AI’s ability to teach itself borders on metaphysical, so harnessing the benefits of this phenomenon — by both providers and customers — requires thoughtful navigation.
Typically, a provider offers its proprietary algorithms, while the customer brings datasets and maybe a query to run. The AI platform, along with supporting tools, identifies patterns, makes predictions, and generates outputs. As usage increases, the model “heats up” — voluminous customer throughput turns out to be rich with information. Based on the customer’s inputs and repeat processing, the AI platform uses whatever it has learned to infer ever-nuanced responses and train and distill the model accordingly. The result is accretive to value all around — providers, customers, and their respective products and services all get smarter.
But who owns what?
Set aside for the moment the complexities of copyrights, third-party privacy, and other legal claims. For general coverage in these respects, each party may warrant that it has sufficient authority to work with the other (e.g., to offer the AI platform and to input data to the AI platform, respectively). Beyond that, a customer will typically look to have rights to whatever the AI platform delivers as output in response to the customer’s inputs. The provider, meanwhile, wishes to retain ownership of its models, both the baseline models and any improvements that may have resulted from interaction with the customer. From some providers’ perspectives, a reason to offer a learning platform is its ability to improve itself from inputs and be able to offer a better-honed platform for future users. While customers may have been attracted by this very capability, some of them may still push back on such ownership. Specifically, customers may seek rights to improvements that their data helped fashion. Some may even want to prevent the AI platform provider from sharing the improved AI platform with others, particularly the customer’s competitors.

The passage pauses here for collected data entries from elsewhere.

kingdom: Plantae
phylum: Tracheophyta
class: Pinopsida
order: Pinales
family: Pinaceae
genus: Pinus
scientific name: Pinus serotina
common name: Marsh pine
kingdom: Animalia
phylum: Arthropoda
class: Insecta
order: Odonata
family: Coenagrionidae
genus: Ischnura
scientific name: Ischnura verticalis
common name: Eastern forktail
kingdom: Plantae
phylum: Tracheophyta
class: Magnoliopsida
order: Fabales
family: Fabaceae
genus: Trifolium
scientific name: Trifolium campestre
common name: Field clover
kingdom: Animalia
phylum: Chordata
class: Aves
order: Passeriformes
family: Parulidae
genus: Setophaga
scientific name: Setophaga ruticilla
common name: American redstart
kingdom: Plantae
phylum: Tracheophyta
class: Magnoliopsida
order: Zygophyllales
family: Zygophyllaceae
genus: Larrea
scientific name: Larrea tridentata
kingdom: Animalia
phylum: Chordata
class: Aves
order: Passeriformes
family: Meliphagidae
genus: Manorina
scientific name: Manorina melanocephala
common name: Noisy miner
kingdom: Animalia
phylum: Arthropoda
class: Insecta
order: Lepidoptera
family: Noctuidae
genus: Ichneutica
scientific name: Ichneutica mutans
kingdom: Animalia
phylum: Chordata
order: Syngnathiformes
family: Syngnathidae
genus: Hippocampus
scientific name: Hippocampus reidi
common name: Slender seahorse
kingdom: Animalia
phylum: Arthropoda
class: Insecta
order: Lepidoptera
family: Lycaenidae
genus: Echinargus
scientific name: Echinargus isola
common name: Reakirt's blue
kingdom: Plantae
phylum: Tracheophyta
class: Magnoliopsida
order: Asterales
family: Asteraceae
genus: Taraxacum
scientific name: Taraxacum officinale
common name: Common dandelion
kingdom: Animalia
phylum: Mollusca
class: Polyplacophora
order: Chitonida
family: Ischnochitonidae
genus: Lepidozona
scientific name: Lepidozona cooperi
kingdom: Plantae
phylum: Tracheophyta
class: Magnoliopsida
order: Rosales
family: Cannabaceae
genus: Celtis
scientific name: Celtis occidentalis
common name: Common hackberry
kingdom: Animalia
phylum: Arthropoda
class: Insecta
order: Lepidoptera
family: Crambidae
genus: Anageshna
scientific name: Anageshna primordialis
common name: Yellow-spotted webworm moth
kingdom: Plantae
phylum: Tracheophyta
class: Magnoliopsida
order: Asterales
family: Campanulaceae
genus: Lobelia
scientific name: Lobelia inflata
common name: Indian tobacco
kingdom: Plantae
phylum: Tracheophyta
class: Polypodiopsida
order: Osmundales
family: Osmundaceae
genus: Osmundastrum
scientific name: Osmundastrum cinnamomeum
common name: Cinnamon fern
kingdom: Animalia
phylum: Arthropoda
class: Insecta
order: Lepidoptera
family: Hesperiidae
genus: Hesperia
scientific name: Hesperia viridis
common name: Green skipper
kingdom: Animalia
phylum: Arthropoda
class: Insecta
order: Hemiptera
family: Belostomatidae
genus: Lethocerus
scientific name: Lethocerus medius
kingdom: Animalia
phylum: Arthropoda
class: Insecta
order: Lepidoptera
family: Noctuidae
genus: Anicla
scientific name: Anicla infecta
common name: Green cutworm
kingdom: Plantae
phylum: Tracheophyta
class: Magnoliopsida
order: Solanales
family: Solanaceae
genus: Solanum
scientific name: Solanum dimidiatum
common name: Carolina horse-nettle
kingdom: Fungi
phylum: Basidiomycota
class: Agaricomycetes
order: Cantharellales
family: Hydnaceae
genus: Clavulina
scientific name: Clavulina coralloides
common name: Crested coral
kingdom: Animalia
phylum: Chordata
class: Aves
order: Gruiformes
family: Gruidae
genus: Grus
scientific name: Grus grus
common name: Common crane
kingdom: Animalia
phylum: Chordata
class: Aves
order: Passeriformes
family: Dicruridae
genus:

Drawing bright lines may not showcase AI’s full potential. For example, the parties may agree that customer content will simply not be used to train provider models. Alternatively, the parties might assign rights based on the customer’s specific use case or what each party contributed. These solutions may sacrifice the full value of the provider’s solution and be impractical to implement.
In some such situations, a provider might consider creating separate instances of an AI model. Such an instance may be a copy of a model running in partitioned cloud environments (or on separate hardware), dedicated to an individual customer. This allows customers to train models using their own data and interaction. The provider may, in turn, aggregate learnings across its customer base — without accessing raw customer-specific data — to update the core model, which is then redistributed for the benefit of all. Through such a structure, each customer may gain rights to the improvements generated within its instance, while the provider retains the ability to offer its enhanced model universally.
It is important to anticipate these potentially competing interests. Broad-brushed contractual clauses purporting to assign rights between the parties are sometimes difficult to appreciate when presented theoretically. Parties may wish to “game out” the possible workflow and its consequences. They can then consider the feasibility of addressing who owns what to their mutual satisfaction.